Friday, February 22, 2008

Thoughts from Kelly- Battling Contentment

Being content has been one of my greatest battles recently. I know God has brought me to a place in life where I am fully alive and happy but I never want to be satisfied with where I am! The only time I want to be satisfied in my walk with Christ is the day I’m with Him in Paradise.
I was strongly convicted during a prayer meeting early this week. The worship leader stopped one song into our corporate worship time and said he thought we needed to stop because we were just going through the motions. My intentional thoughts are not some I’m proud of, I said, “Who does this, I mean honestly, we just started worship!” I answered my own question later though: a godly man does, one who is eager for God to move in His people and is sensitive to the Holy Spirit.

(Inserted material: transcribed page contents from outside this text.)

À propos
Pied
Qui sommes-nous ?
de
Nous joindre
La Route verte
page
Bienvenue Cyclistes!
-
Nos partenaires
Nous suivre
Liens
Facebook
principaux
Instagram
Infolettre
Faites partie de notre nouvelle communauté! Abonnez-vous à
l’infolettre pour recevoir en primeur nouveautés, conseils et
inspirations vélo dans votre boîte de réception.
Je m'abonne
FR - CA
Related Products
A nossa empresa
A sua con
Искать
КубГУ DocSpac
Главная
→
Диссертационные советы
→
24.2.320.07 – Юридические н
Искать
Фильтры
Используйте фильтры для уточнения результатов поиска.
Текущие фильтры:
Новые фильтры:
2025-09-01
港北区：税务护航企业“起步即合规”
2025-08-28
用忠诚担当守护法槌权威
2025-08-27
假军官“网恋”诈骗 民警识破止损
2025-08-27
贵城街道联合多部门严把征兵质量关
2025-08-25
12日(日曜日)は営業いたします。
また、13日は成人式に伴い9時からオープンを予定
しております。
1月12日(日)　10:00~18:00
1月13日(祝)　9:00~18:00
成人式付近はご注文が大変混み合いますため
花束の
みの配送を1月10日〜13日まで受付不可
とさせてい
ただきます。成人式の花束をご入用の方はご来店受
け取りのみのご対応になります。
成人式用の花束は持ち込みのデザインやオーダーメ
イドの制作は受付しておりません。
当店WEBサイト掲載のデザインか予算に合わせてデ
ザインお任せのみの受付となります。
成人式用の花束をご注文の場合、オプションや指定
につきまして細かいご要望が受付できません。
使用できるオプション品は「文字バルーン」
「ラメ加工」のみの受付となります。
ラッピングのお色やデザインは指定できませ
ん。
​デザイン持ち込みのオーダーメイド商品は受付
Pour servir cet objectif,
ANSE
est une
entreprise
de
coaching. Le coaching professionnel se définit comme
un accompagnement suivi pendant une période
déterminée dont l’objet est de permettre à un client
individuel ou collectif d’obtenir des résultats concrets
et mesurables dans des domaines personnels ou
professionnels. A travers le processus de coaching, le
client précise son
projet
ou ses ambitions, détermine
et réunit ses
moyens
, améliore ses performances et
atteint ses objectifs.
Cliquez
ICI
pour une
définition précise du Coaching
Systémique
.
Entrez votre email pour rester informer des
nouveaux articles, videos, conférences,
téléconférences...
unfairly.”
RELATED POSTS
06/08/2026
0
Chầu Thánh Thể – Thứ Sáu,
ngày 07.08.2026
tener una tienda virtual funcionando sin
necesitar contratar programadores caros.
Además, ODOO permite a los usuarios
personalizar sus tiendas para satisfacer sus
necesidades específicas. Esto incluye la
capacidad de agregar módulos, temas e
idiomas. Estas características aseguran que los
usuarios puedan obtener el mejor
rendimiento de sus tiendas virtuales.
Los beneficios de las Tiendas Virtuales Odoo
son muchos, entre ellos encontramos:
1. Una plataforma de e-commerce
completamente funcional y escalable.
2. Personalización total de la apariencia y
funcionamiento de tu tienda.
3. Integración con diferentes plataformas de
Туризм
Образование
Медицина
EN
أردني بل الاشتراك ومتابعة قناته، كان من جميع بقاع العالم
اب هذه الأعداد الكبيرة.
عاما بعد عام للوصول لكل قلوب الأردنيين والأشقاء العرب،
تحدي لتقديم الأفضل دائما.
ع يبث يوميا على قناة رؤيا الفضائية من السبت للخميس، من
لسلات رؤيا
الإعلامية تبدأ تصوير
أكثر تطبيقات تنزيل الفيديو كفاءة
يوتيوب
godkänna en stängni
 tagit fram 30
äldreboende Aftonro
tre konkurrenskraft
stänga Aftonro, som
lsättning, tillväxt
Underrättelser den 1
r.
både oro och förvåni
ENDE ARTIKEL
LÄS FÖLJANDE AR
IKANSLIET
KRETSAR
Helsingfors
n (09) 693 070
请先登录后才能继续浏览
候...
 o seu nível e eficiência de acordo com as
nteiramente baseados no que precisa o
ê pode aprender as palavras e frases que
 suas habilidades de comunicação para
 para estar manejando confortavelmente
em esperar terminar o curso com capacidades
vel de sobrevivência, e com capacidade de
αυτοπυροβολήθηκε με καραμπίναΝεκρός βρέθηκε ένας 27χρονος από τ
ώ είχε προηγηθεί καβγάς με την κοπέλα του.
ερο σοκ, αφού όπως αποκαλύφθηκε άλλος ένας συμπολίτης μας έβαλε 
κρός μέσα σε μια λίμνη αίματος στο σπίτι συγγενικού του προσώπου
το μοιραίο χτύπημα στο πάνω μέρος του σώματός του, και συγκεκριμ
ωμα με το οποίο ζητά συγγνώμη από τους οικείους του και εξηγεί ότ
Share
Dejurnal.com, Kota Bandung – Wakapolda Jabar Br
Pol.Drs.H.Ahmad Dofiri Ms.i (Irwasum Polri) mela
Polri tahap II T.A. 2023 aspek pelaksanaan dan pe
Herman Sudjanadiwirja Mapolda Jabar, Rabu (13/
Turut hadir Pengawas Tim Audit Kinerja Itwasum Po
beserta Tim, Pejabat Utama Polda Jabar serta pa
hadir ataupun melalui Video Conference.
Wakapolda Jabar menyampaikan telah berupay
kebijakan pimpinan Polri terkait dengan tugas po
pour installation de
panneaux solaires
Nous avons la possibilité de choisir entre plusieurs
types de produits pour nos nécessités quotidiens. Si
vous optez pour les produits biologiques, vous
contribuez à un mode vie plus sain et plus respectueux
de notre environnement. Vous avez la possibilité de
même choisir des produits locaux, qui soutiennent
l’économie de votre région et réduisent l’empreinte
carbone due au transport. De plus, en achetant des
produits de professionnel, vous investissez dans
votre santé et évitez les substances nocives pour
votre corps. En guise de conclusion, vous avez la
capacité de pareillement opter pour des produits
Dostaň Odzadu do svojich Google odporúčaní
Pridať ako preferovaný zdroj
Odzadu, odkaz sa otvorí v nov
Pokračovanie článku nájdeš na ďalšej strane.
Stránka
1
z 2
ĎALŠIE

I was lifting my hands in worship and singing because that’s what the normal thing to do is. I lost the passion and fiery love for God and was just going through the motions. My heart wasn’t alive, I wasn’t actually worshipping, I was just doing what felt right.
Since then I’ve been super intentional in my times of worship. I set my heart before God and pray He’ll spark it alive, that it would burn before His throne as something pleasing and holy. I don’t want to worship for the sake of feeling good about myself or because I like the music. I want to be so in love with God I couldn’t help but express my love in return to Him through my worship and my life.